Dataset Block Start

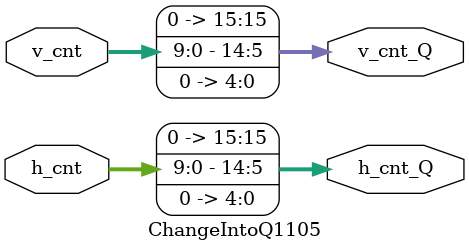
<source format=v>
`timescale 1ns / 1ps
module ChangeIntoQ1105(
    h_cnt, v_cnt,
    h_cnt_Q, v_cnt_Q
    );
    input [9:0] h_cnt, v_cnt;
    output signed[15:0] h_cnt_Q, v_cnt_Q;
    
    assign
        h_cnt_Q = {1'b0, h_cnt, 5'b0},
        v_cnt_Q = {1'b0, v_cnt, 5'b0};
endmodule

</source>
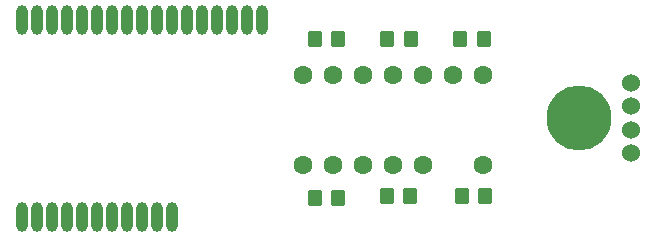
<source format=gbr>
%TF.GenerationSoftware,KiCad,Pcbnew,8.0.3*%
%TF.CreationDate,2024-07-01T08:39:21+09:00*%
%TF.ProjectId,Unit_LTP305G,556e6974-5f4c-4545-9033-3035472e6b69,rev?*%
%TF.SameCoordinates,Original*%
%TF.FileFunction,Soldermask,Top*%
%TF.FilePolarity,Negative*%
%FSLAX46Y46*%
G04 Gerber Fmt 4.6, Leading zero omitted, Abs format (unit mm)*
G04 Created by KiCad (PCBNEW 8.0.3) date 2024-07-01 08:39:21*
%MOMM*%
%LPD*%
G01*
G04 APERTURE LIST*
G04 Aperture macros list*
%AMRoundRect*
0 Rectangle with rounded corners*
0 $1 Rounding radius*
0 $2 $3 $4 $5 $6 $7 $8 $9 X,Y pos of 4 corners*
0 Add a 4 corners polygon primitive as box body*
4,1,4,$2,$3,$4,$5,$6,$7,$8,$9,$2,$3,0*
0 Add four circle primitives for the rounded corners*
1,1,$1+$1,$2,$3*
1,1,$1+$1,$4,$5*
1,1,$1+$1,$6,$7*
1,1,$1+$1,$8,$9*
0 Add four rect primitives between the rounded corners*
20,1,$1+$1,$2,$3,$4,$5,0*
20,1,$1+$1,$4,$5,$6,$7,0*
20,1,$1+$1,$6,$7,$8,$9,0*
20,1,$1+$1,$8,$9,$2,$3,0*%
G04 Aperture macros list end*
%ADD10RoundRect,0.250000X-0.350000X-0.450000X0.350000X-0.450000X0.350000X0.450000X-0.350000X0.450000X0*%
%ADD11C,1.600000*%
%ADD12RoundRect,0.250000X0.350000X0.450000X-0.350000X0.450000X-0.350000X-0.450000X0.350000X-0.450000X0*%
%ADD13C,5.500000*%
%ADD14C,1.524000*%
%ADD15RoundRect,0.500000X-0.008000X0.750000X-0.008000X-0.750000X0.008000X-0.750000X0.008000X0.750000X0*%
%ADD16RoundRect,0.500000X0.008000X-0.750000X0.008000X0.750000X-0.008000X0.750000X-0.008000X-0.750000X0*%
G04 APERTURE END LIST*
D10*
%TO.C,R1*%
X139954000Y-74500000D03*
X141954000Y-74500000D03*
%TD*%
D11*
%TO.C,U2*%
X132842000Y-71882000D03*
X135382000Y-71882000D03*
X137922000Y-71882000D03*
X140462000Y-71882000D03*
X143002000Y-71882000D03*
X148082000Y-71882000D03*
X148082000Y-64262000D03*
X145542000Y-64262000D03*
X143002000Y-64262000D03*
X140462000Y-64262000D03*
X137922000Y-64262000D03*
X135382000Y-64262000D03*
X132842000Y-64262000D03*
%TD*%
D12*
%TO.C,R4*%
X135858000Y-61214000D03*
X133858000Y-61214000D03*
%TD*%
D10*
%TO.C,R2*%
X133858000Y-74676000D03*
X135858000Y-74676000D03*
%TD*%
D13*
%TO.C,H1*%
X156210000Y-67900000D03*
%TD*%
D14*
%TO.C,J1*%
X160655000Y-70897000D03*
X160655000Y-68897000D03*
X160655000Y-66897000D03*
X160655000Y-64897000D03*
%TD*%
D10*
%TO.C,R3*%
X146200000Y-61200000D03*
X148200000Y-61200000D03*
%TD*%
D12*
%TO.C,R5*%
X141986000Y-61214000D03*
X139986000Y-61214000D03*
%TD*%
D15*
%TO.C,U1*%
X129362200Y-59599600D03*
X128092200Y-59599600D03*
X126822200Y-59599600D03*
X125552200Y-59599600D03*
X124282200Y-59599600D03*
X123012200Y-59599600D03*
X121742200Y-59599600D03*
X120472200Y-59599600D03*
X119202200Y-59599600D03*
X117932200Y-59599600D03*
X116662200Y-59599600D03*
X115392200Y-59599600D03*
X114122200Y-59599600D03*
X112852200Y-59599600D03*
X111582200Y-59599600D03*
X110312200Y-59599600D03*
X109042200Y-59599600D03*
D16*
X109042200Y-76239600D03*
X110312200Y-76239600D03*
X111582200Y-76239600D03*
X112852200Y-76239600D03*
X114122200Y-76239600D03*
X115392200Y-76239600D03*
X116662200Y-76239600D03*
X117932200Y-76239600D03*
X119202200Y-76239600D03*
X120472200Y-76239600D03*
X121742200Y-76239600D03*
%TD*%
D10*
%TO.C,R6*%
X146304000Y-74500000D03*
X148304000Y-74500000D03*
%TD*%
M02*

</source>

Dataset Block End
Dataset Block Start

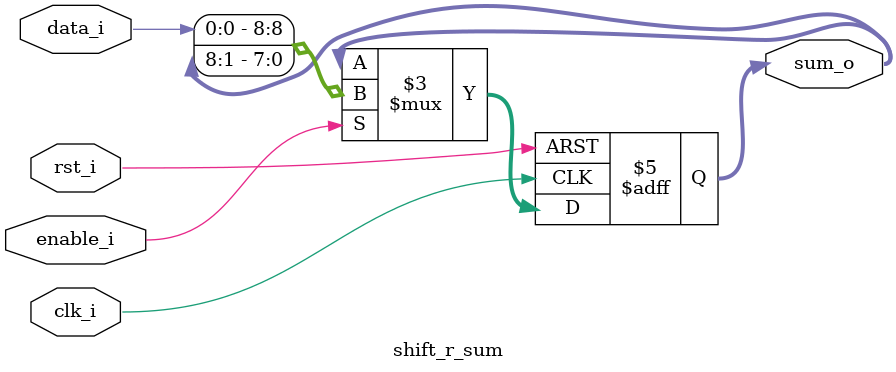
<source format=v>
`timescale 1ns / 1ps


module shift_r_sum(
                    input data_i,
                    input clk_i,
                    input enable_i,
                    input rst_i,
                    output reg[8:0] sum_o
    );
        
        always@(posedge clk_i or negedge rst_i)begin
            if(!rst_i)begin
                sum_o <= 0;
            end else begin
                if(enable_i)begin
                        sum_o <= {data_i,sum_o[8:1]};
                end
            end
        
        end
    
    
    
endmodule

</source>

Dataset Block End

**Problem to work on:**
Within the entries, count the lines that contain the word "KiCad". Give that number and no more.

**Solution to this task:**
2